We walk, the old buildings, the decay and sadness around us crumbles away. Trees, big and beautiful, grow from the remains, spreading their limbs to soak up the sun, casting a cool shade over us. Woodland creatures start peaking around the trees, investigating us, and their new world. A sparkling lake forms in front of us, the sunset reflecting in the rippling waters. We stood their, admiring the beauty of this new world, this beautiful untouched place of wonders. This place, our place, our world to share together. There are no more monsters lurking in the shadows, no more sadness to crawl up between my feet to consume me. There is just you and me, and our new world.
I'm your baby, and that's all that matters anymore. You've saved me from the shadows, seeping through my veins into my heart, blackening it. Casting it's darkness to eat away at me, no more. For I am your babe now.

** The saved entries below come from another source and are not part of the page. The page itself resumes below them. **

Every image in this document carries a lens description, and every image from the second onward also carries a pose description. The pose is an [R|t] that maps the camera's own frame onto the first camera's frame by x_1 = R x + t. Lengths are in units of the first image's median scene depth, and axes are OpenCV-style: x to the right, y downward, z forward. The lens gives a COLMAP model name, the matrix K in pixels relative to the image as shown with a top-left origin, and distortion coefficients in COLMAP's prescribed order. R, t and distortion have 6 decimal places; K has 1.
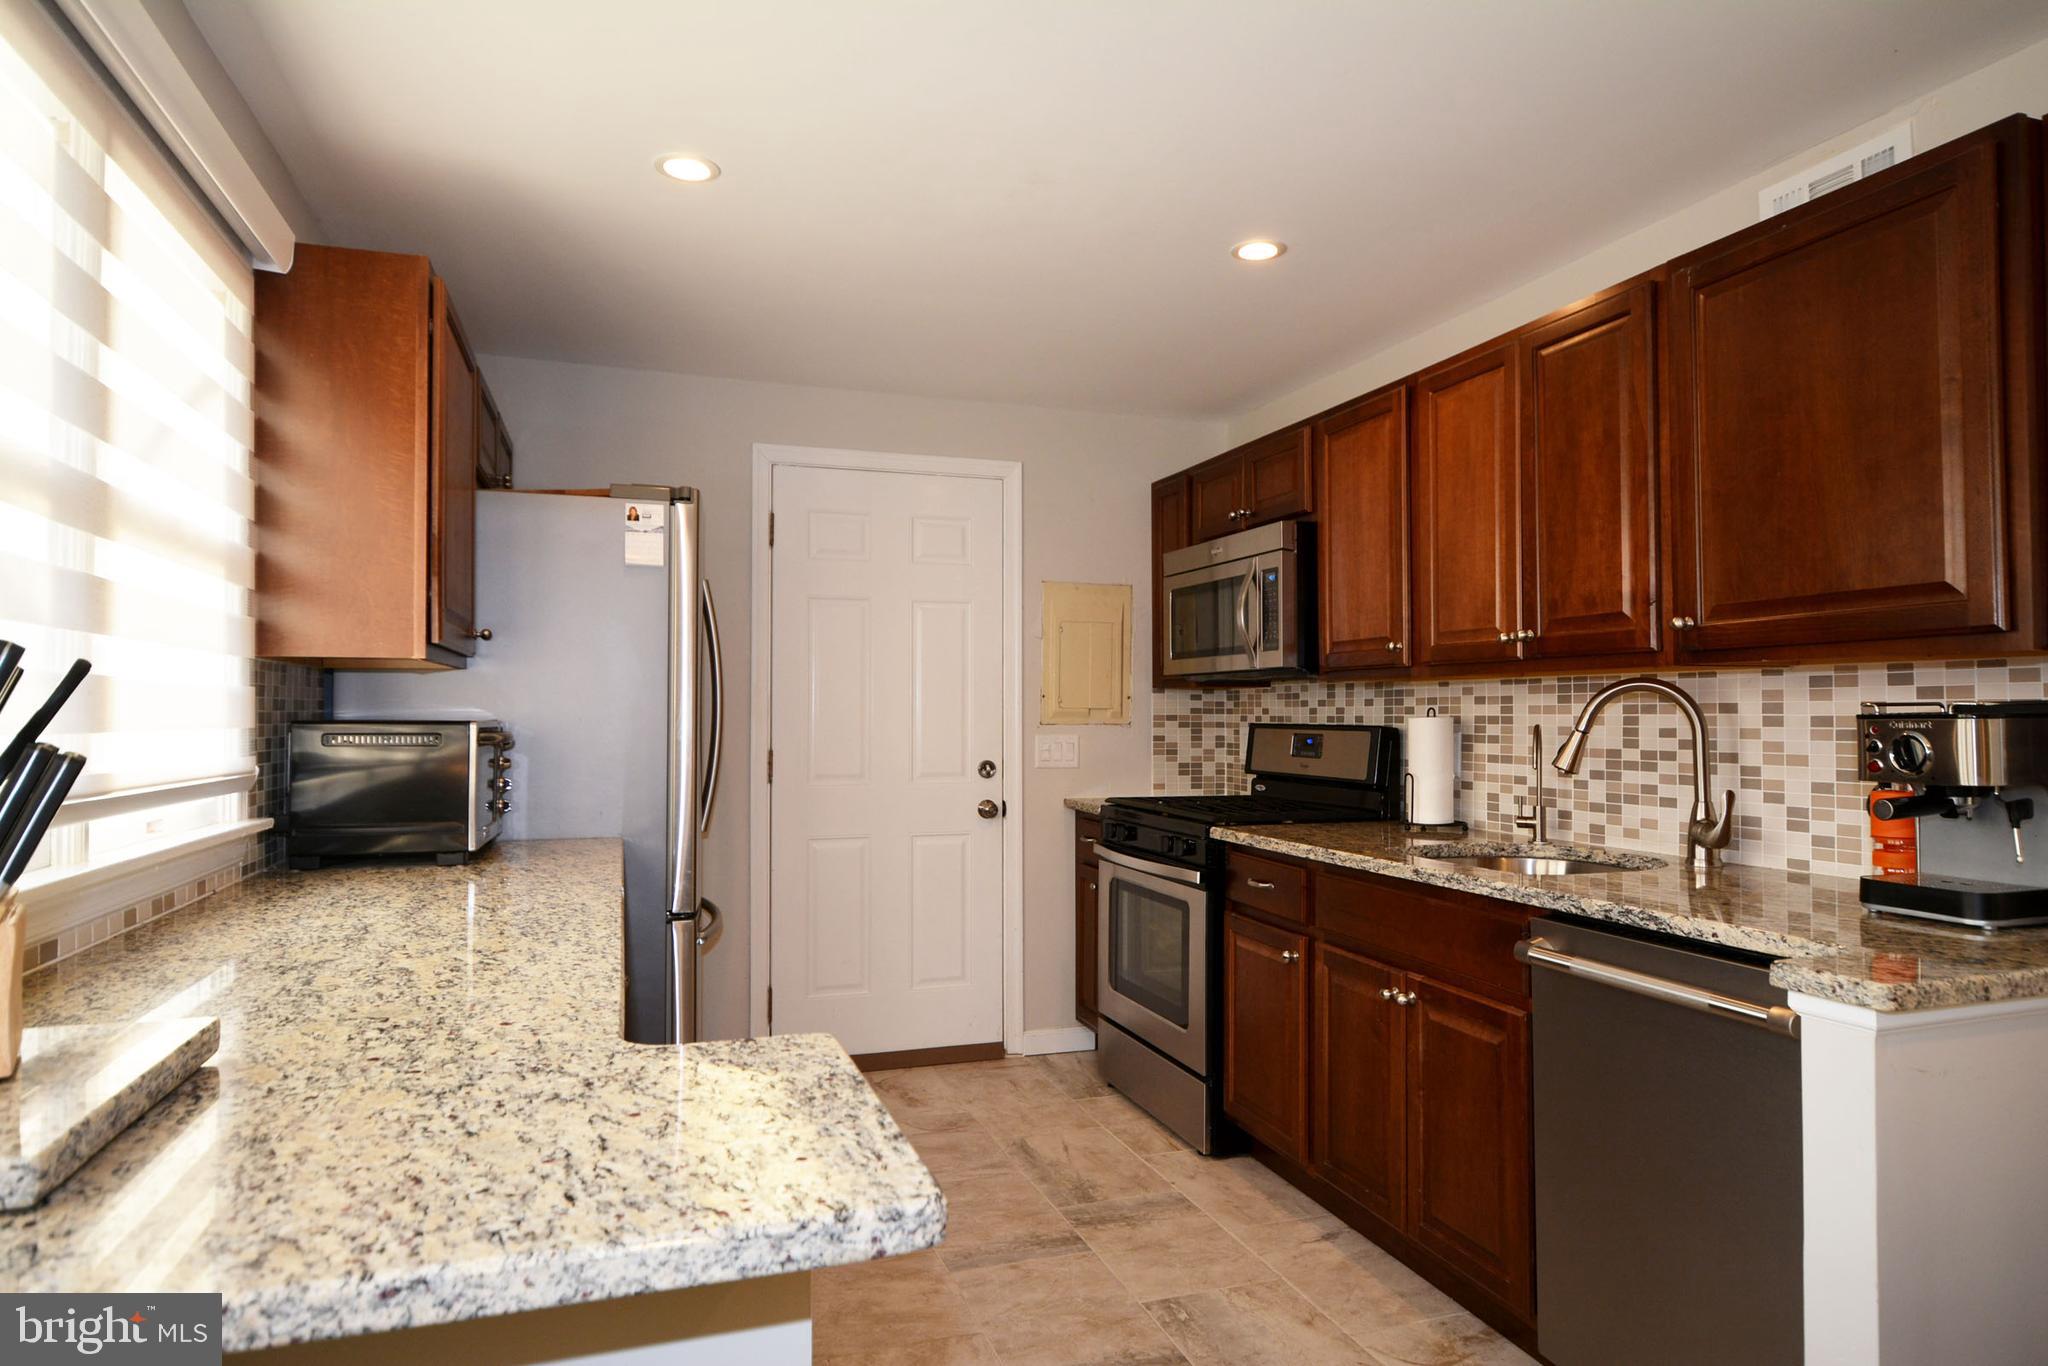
lens RADIAL K [[1206.0, 0, 1044.5], [0, 1206.0, 685.3], [0, 0, 1]] dist [-0.000080, -0.001137]
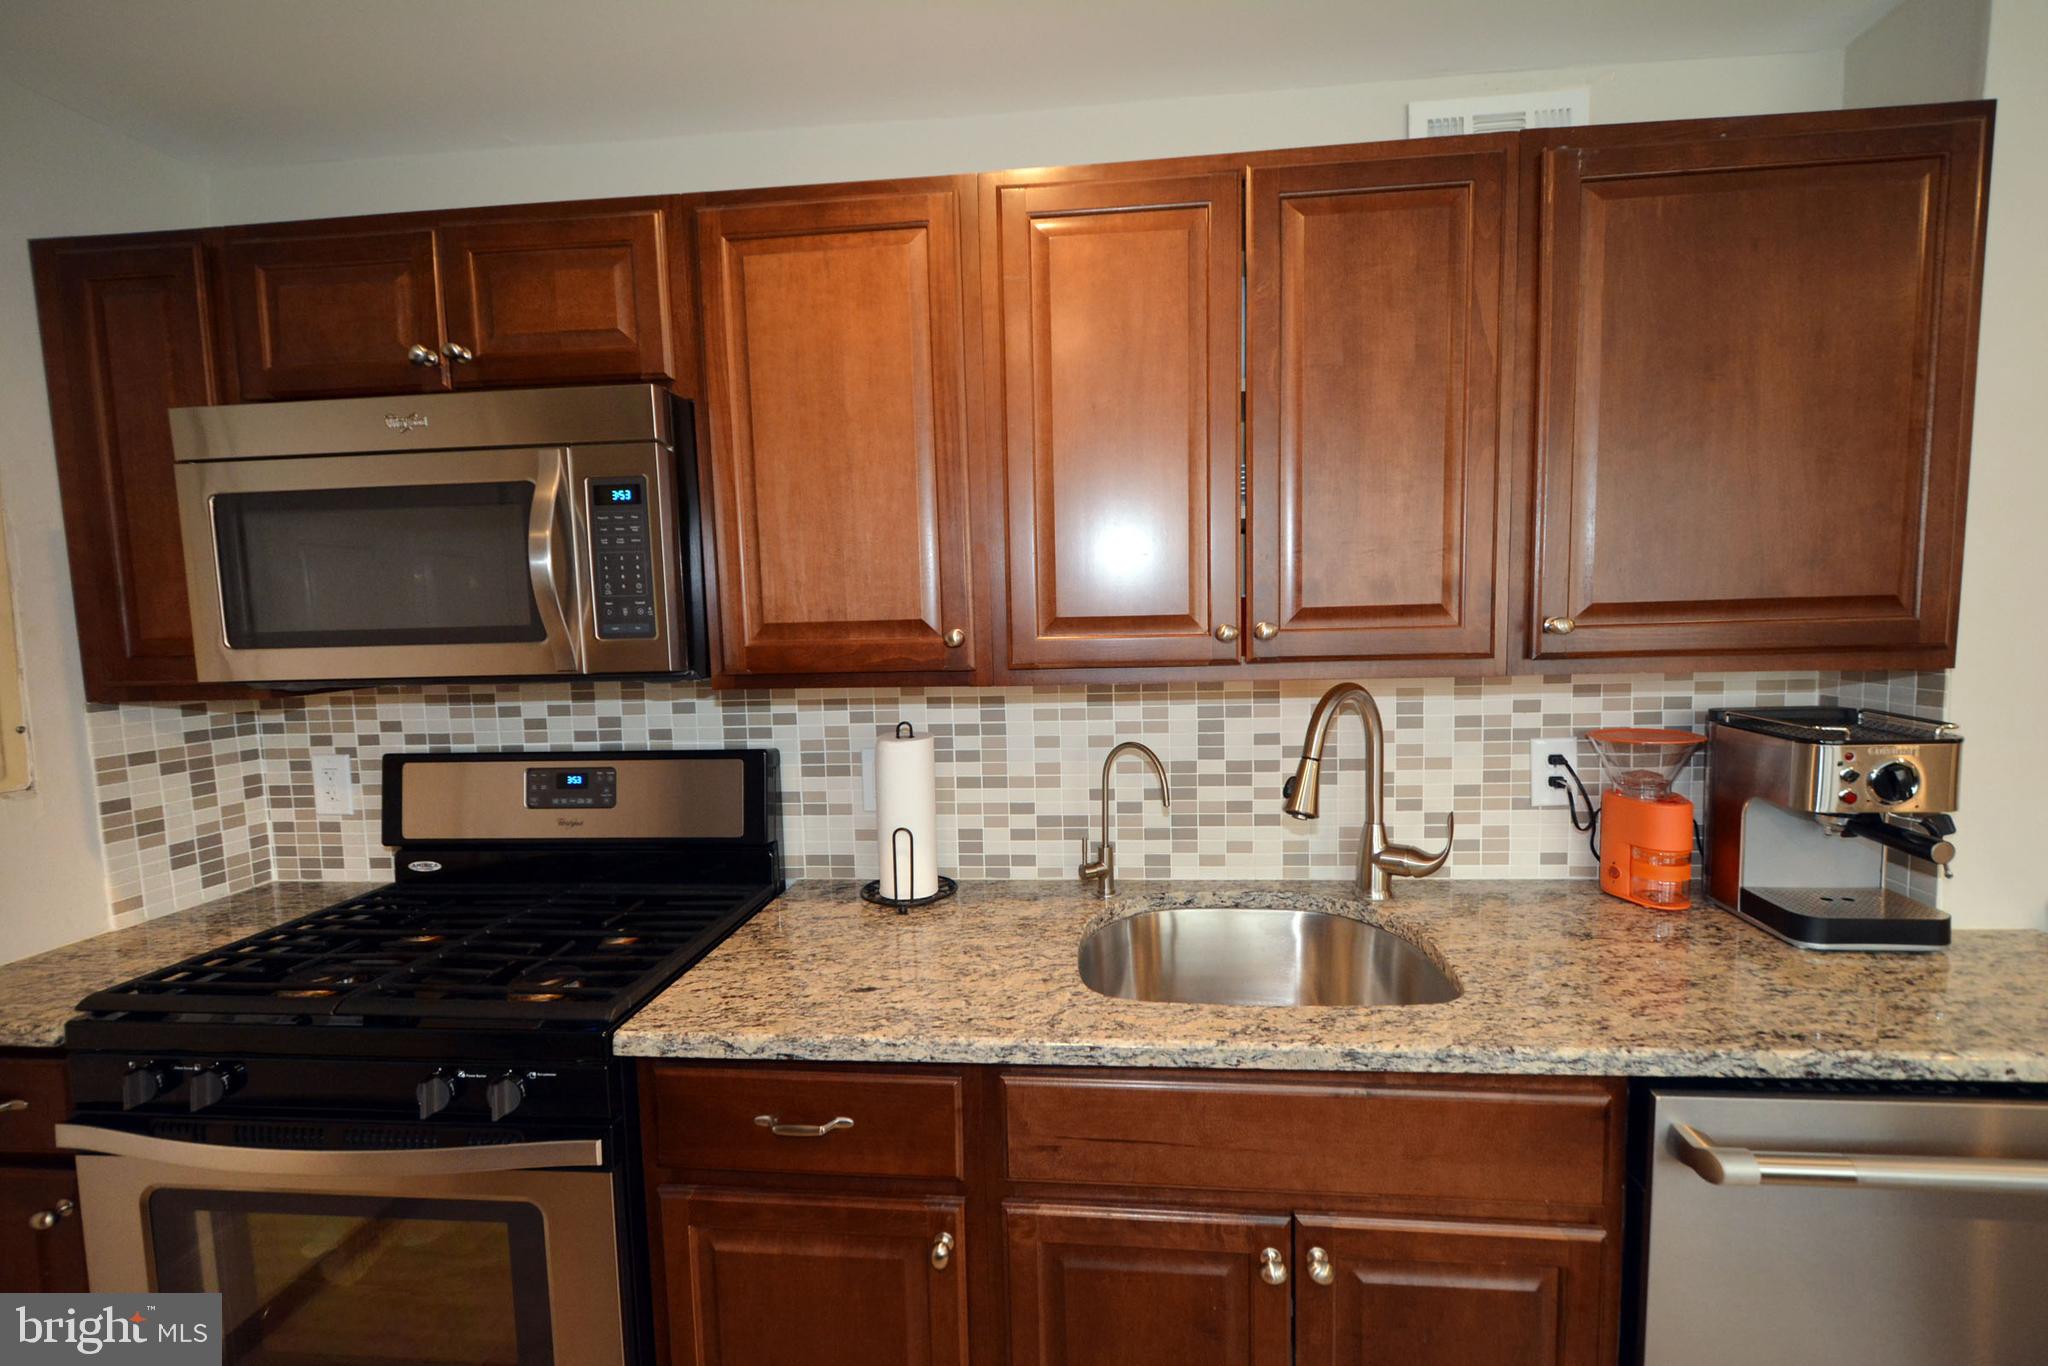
lens RADIAL K [[903.2, 0, 1028.5], [0, 903.2, 689.6], [0, 0, 1]] dist [0.002183, -0.000757]
pose [[0.418772, -0.089917, 0.903629, -0.078937], [0.005887, 0.995334, 0.096314, -0.037014], [-0.908072, -0.035014, 0.417348, 0.579335]]
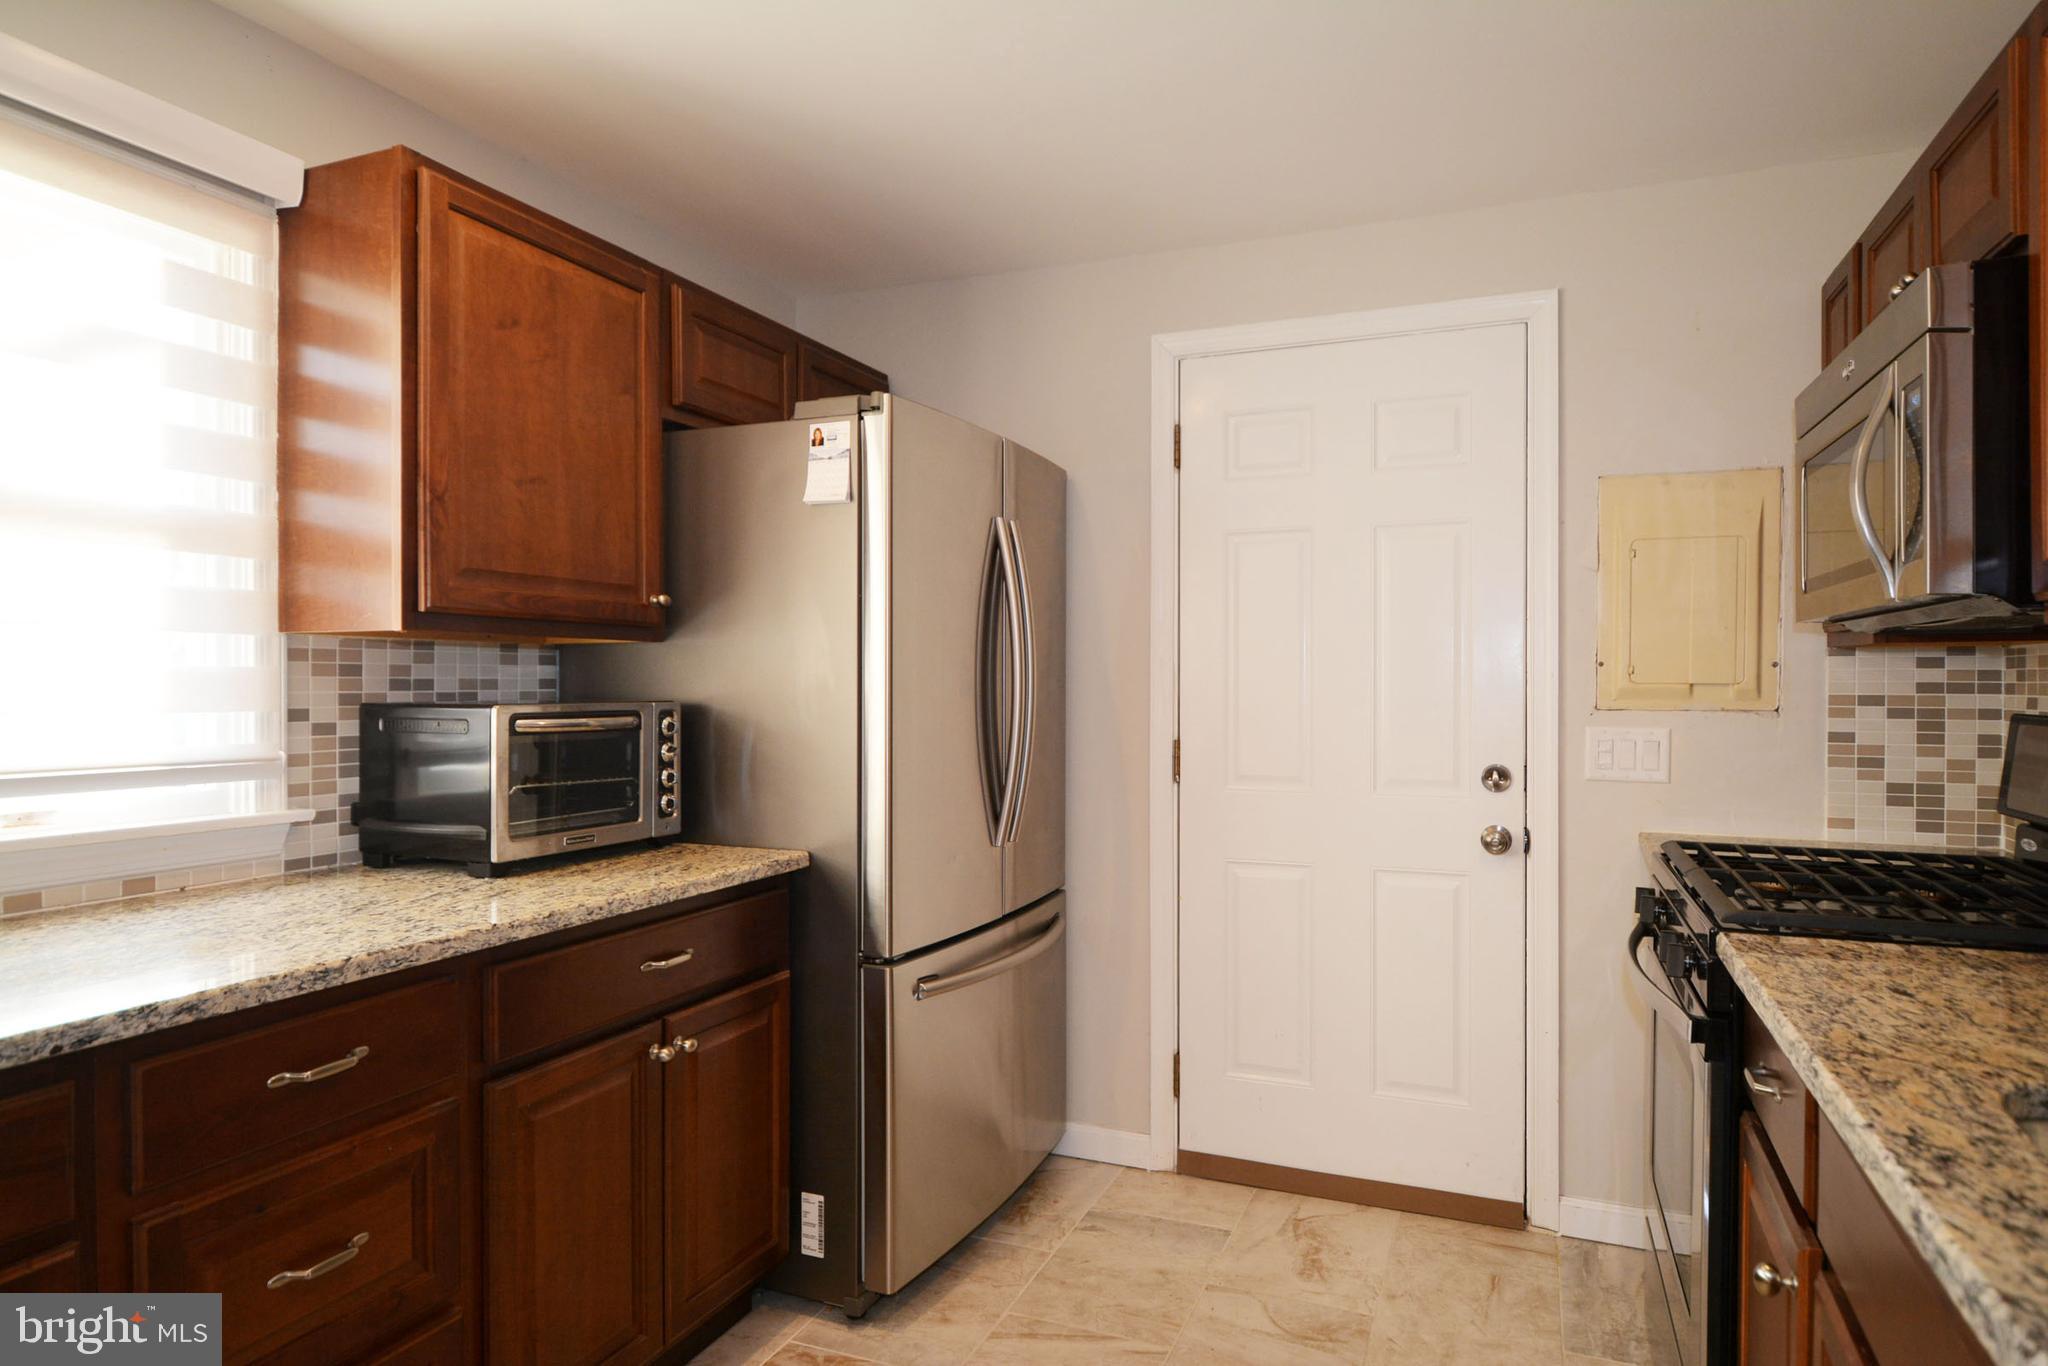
lens RADIAL K [[1206.0, 0, 1044.5], [0, 1206.0, 685.3], [0, 0, 1]] dist [-0.000080, -0.001137]
pose [[0.747826, 0.000349, -0.663894, 0.208233], [0.015595, 0.999715, 0.018091, 0.004597], [0.663711, -0.023882, 0.747607, 0.372463]]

2.) This wall of mine, it's melting away. I never thought it would, not for anyone. Yet, here I am, my heart is opening for you. I do not resist it, I do not fear it. I welcome it, with tears of joy streaming from my eyes, I welcome it. You've changed my world, you've opened my eyes. I figured one day I'd find someone to make me happy, but I never thought I'd find someone to make me melt the way you do. You needed not tear away my wall, for it is falling away for you. My sorrows, my agony, they fade away. All that is left is this glorious beatitude. This wondrous bliss. I sit here, and you are there in my mind, in my heart, and I smile. I have never felt the need to cry tears of joy, until you held me tight against you, until your lips met my hand, until words softly poured from your lips telling me you cared. I have never felt that before. It does not scare me. I am yours, and I am gracious. 


K, sorry there were so many. I tend to get pretty poetic. lol! Thanks for any comments. Be brutal if you must, won't hurt my feelings!!!


----------



## KamaKazzy (Sep 21, 2008)

And...another one:

Sleep escapes me tonight, wrenching it's way out of my wide opened eyes to seep through the cracks in the walls and windows. Why? Well, I guess I am glad. Dreams, horrific dreams that startle me awake at hours that should not exist to the typical diurnal human. I can't remember any of them, only that there is only death in the end...only sadness, loneliness. He's torn away from me every time. That I know, I can feel it in the restlessness, the anxiety when I wake up. Where is he? Is he ok? Did something bad happen? All of these questions run through my tired mind after the initial shock, and the realization that is what just a dream, a terrible nightmare, that is racking my mind as I sleep. What's that noise? Is someone there lurking beneath my bed? No, that's impossible. The doors are locked, and the windows. My bedroom door, especially. Barricaded by that flimsy lock, and that large rock I place in front of it to keep intruders away. I need him there, I need to feel his warmth next to me...not the cold emptiness beside me. This weekend maybe...hopefully. 4:51 am. No sleep yet. Don't plan on it now. Maybe I'll open that energy drink I bought. Yeah, I think I will. Hopefully I'll be alright, hopefully I can keep my eyes open. Maybe, this time...I can escape those dreams that torment my sleep. Maybe.


----------